Objetivo do exercício. Transcreva literalmente o trecho do texto sobre a maioridade penal que começa em "Não me lembro" e termina em "de um adulto.".

Texto para análise.
§ §

Causa asco ver o senador afirmar que “os reincidentes não são recuperáveis, muito pelo contrário”. Por acaso, um gênio precoce do mal que mata 11 pessoas entre os 15 e os 18 anos é recuperável? E mais: merece ter direito à recuperação? Não tenho dúvida em afirmar: quanto mais cedo uma pessoa se dedica à prática de crimes mais irrecuperável ela é. Assim como a experiência só tende a fazer bem a um gênio como Mozart, apurando seu talento nato de menino-prodígio, também a experiência de vida do menor infrator só tende a aumentar seu grau de periculosidade, acrescentando à sua maldade precoce a astúcia adquirida com a prática de crimes. Uma pessoa capaz de matar em tenra idade revela um grau de crueldade raro e só merece um destino – a exclusão definitiva do meio social, o que só é possível mediante a pena de morte.

É claro que um senador que quer ser vice-presidente da República não precisa se ater à verdade com o grau de franqueza que exprimo aqui. O Brasil é um País cristão, ainda majoritariamente católico, e a pena de morte divide a população, em que pese já ter alcançado 55% de aprovação numa pesquisa Datafolha realizada em 2007, mesmo sendo atacada permanentemente nas escolas e nos meios de comunicação. Mas, no afã de não desagradar os defensores do ECA, Aloysio Nunes não precisava faltar com a verdade como fez na justificativa de sua proposta ao afirmar textualmente: “Como se vê, a polêmica que envolve a matéria recomenda cautela na sua apreciação. O Senado, co­mo de resto toda a sociedade bra­sileira, parece dividida. São plenos de validade os principais argumentos de todas as correntes”.

Oposição tucana é petismo envergonhado

Não me lembro de jamais ter visto uma pesquisa de opinião pública em que a redução da maioridade penal tivesse menos de 80% de aprovação no País. Esse é um clamor praticamente unânime da sociedade brasileira. Em outubro de 2012, uma pesquisa do Data-Senado, instituto de pesquisa do Senado Federal, constatou que 89% dos brasileiros eram favoráveis à redução da maioridade penal: 35% dos entrevistados defenderam a redução para 16 anos; 20% manifestaram o desejo de que não houvesse uma idade-limite mínima; 18% defenderam a redução para 14 anos; e 16% disseram que uma criança de 12 anos já pode receber a mesma condenação de um adulto.

§ §

Registros apresentados.
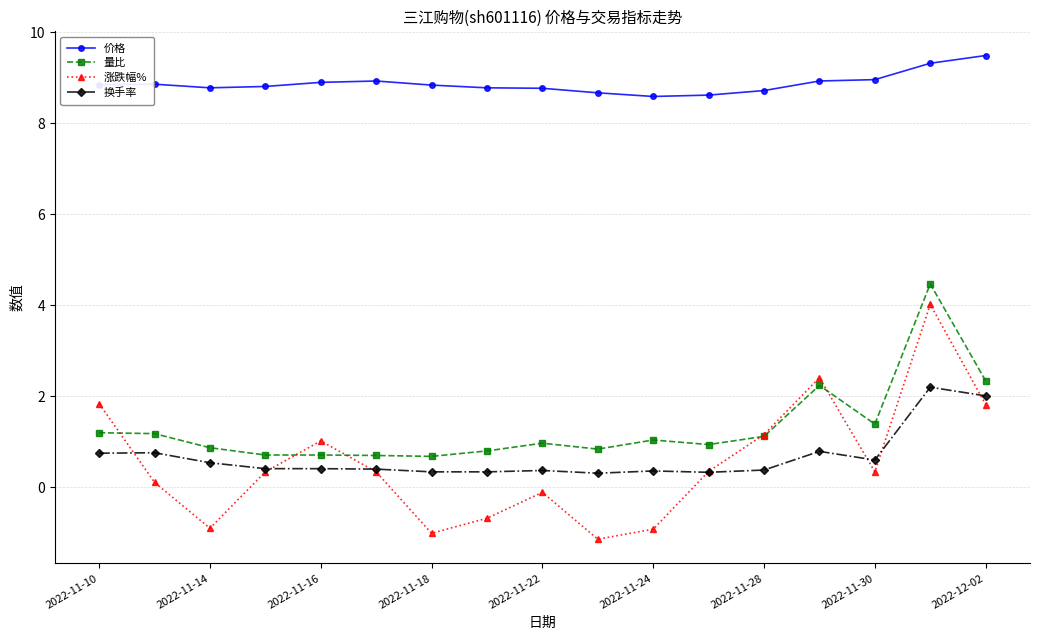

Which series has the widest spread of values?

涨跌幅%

§ §

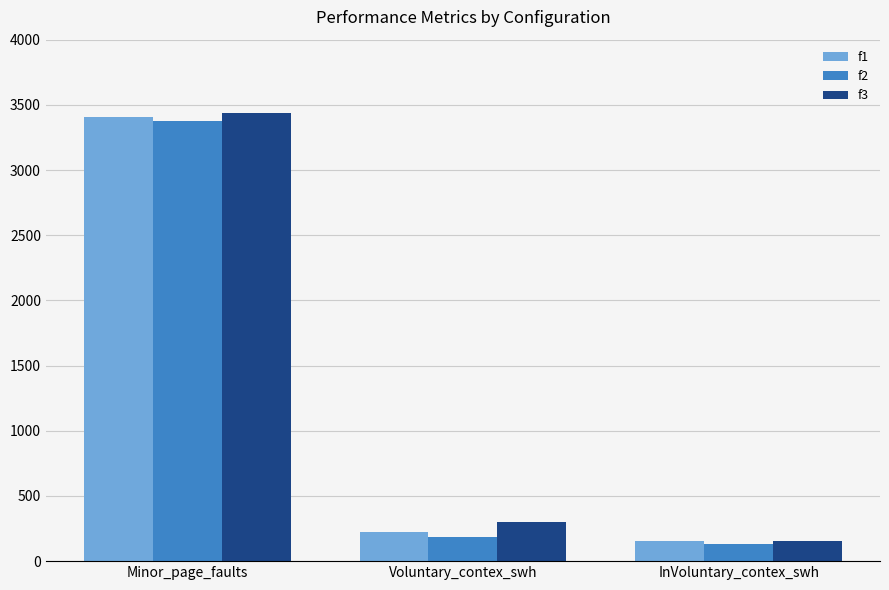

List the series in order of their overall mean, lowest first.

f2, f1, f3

§ §

Resposta do exercício.
Não me lembro de jamais ter visto uma pesquisa de opinião pública em que a redução da maioridade penal tivesse menos de 80% de aprovação no País. Esse é um clamor praticamente unânime da sociedade brasileira. Em outubro de 2012, uma pesquisa do Data-Senado, instituto de pesquisa do Senado Federal, constatou que 89% dos brasileiros eram favoráveis à redução da maioridade penal: 35% dos entrevistados defenderam a redução para 16 anos; 20% manifestaram o desejo de que não houvesse uma idade-limite mínima; 18% defenderam a redução para 14 anos; e 16% disseram que uma criança de 12 anos já pode receber a mesma condenação de um adulto.